You have a really exciting show coming up at the Whitney , a group show. What can you tell me about it?
Yes, so it is a show, Dreamlands , that Chrissie Iles has been working on for a long time now. And it is, basically, a progression of immersive art, image, and the body, from 1905 to 2016 and the way they have influenced each other and progressed through different technologies. And then I guess, in the curatorial narrative, there is a chapter about the cyborgian body, which is really where my commissioned SOMA piece comes into play.
I have two pieces in the show. I have the wax piece, which is actually the one in my studio right now. And I have the video piece, which is going to be projected as if it is a person in the space. The projection will disappear, and it’s going to be life-size, performing this kind of impossible choreography because it is made out of a digital body that doesn’t really have boundaries. So I have that, and the wax piece sort of opposed to each other. One is really bound to the matter, and the other one is really existing outside of the matter and, in being digital, becomes, in a way, borderless. But also that borderlessness brings a certain kind of potency to it and I would say can generate a certain kind of fear because it would render it uncontrollable in a way.
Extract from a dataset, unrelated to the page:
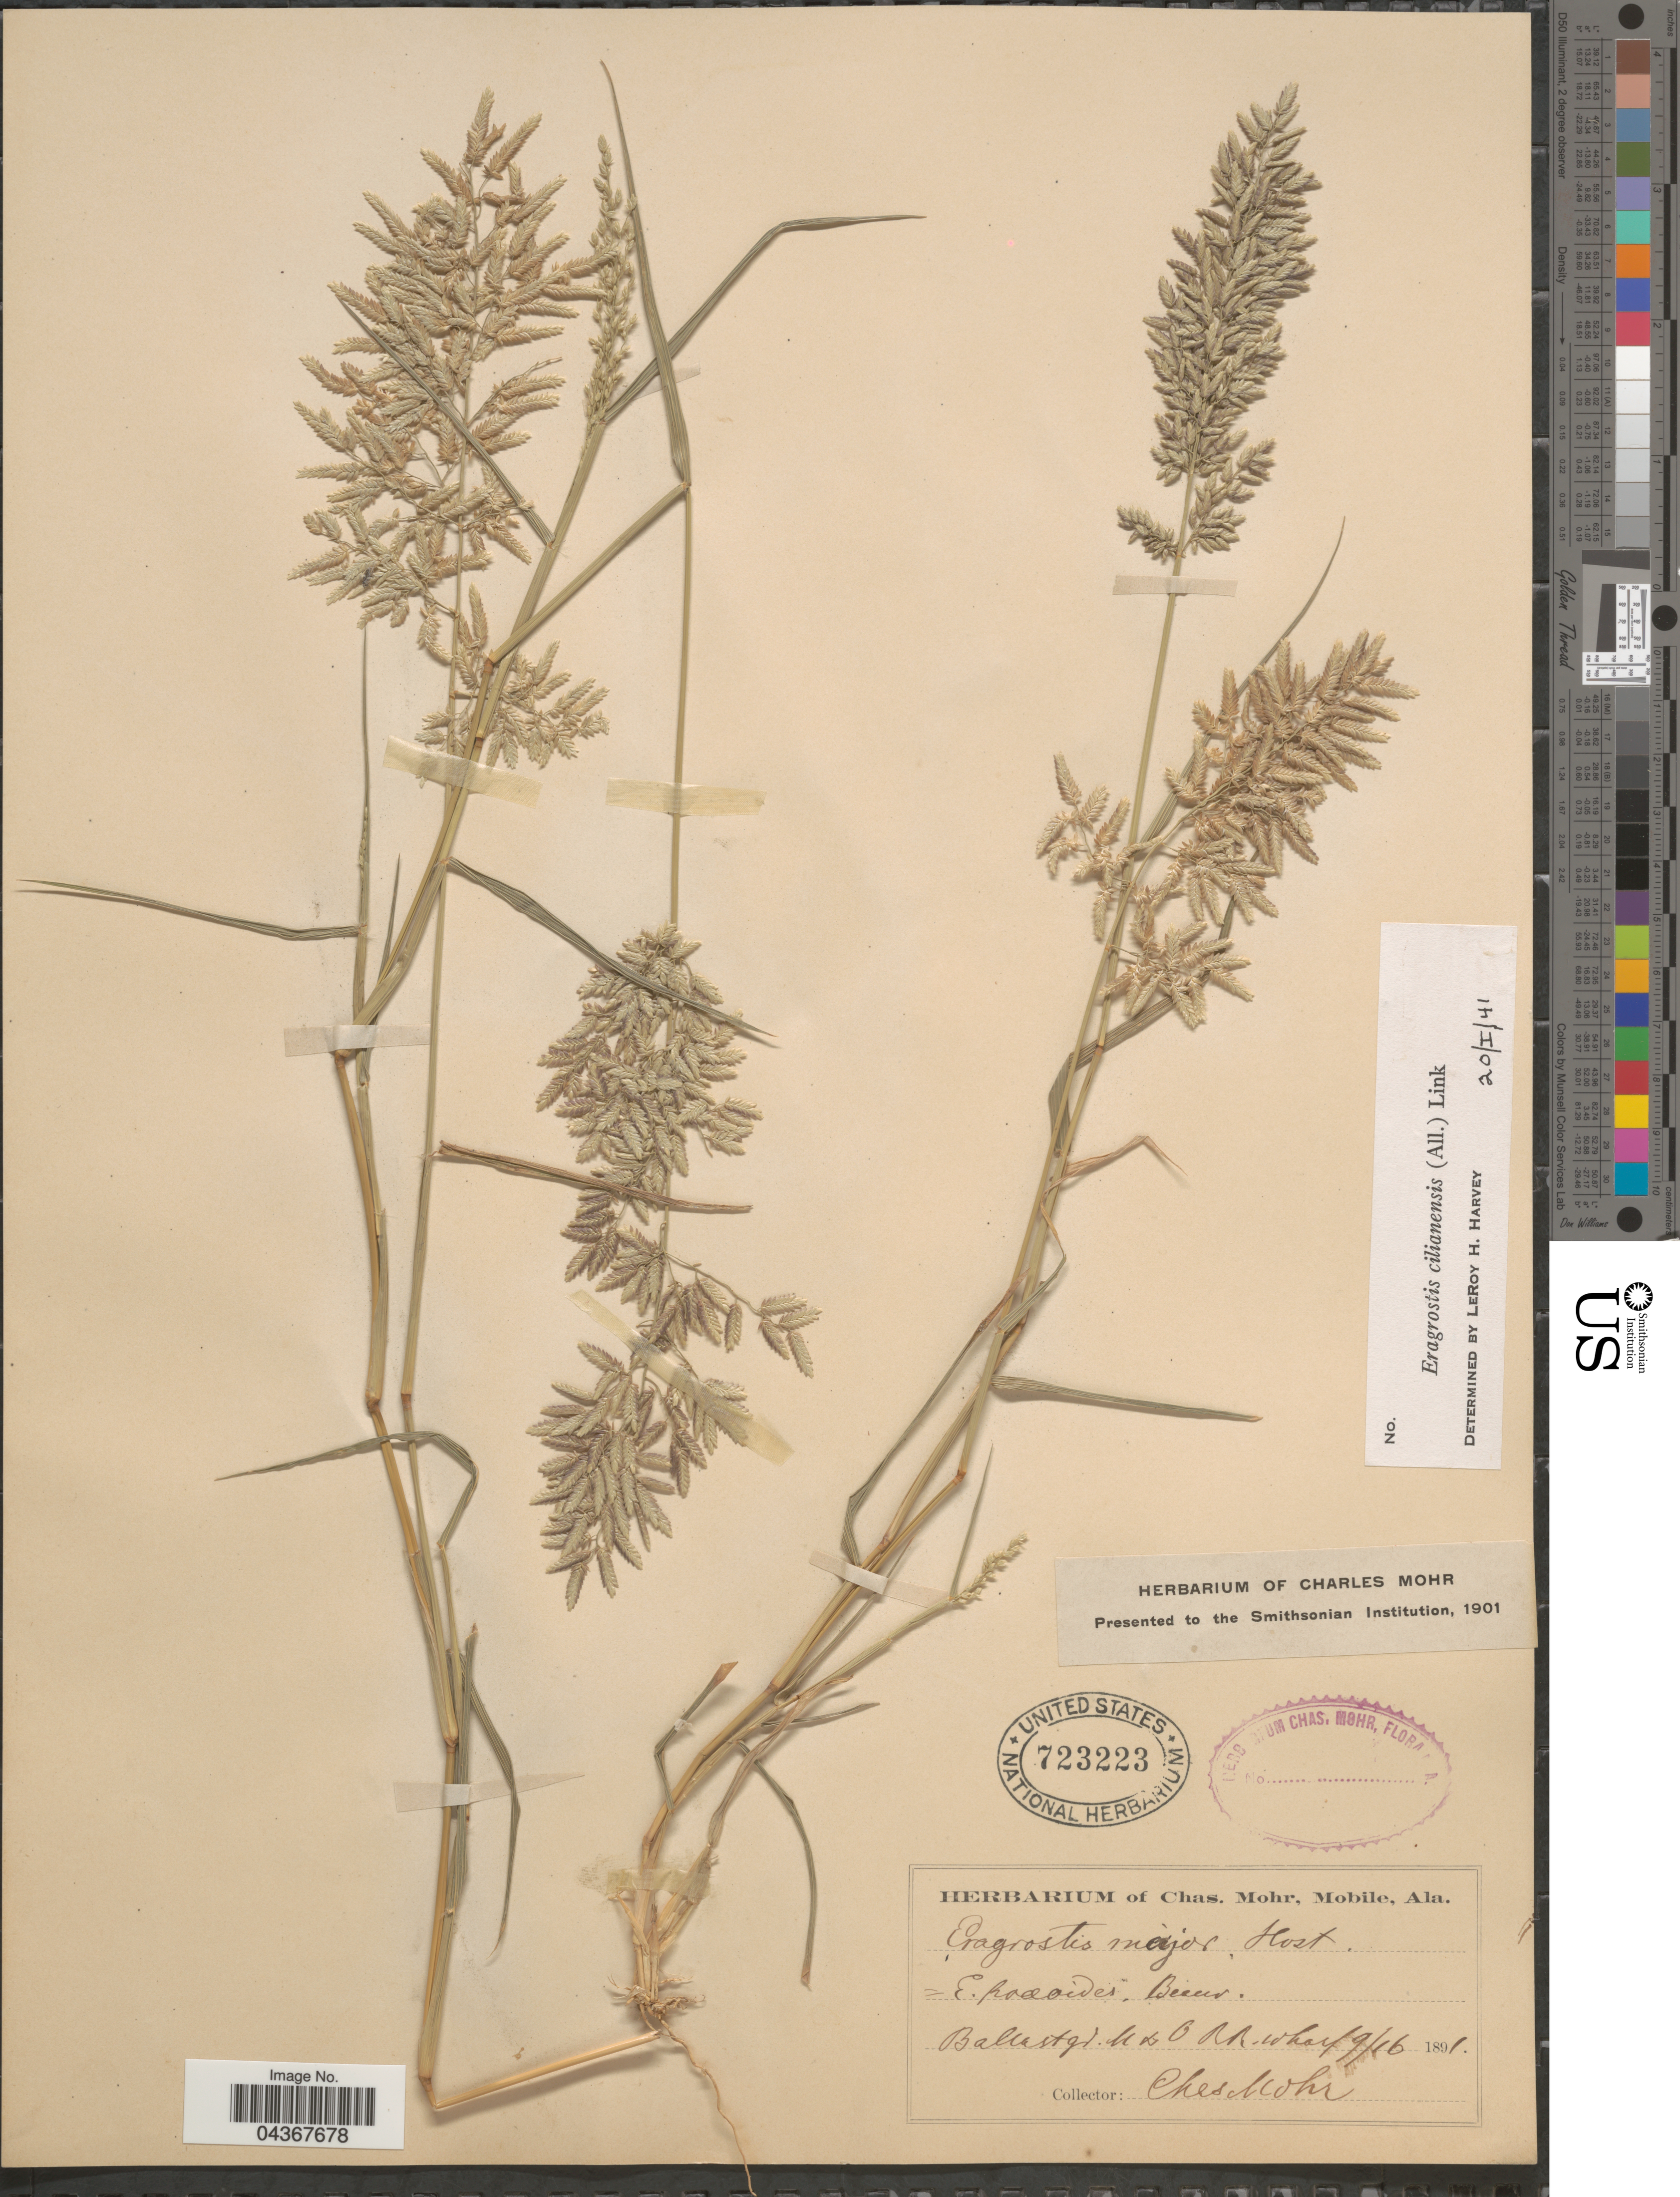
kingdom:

So it is a subtle play between the two pieces.
The way you talk about your work challenging societal ideals of the perfect body is interesting to me in the context of many women artists who are working seemingly under the same pretense but are expressing the idea in such a different way—through Instagram, through selfies, through anti-censorship rhetoric, through posting photos that flaunt what are largely perceived as flaws for women—like body hair, blemishes, cellulite, etc. as a means of taking ownership of and control over how women’s bodies are portrayed. In a way, your work seems to have a similar goal, though it's maybe less tied up with gender.
Yeah. I think is very surface-level and the other one is very fundamentally existential. Like, “this is what I’m in” as opposed to “this is the surface of me and how do you perceive it.” It’s appearance as opposed to substance and the two are totally different. It ties a lot with the materials I use for example, wax and glass and oil paint can always re-melt or re-dilute into an original liquid state, back into the matter; the final form is not the definitive state of it. So in a way it’s avoiding the death of the material, or going around it. And for the glass and the wax, the state where they can actually be solid, is also the most fragile state. In contrast to that I use silicone and in this past show I used faux leather, things that in my mind that have a quality that can simulate skin, simulate reality, but are artificial. I think skin is one part of yourself which you construct. It is a constructed part of you. It’s the way you appear to others and the part that you control. So in that way, it’s a simulation, which is why I use materials that are not real.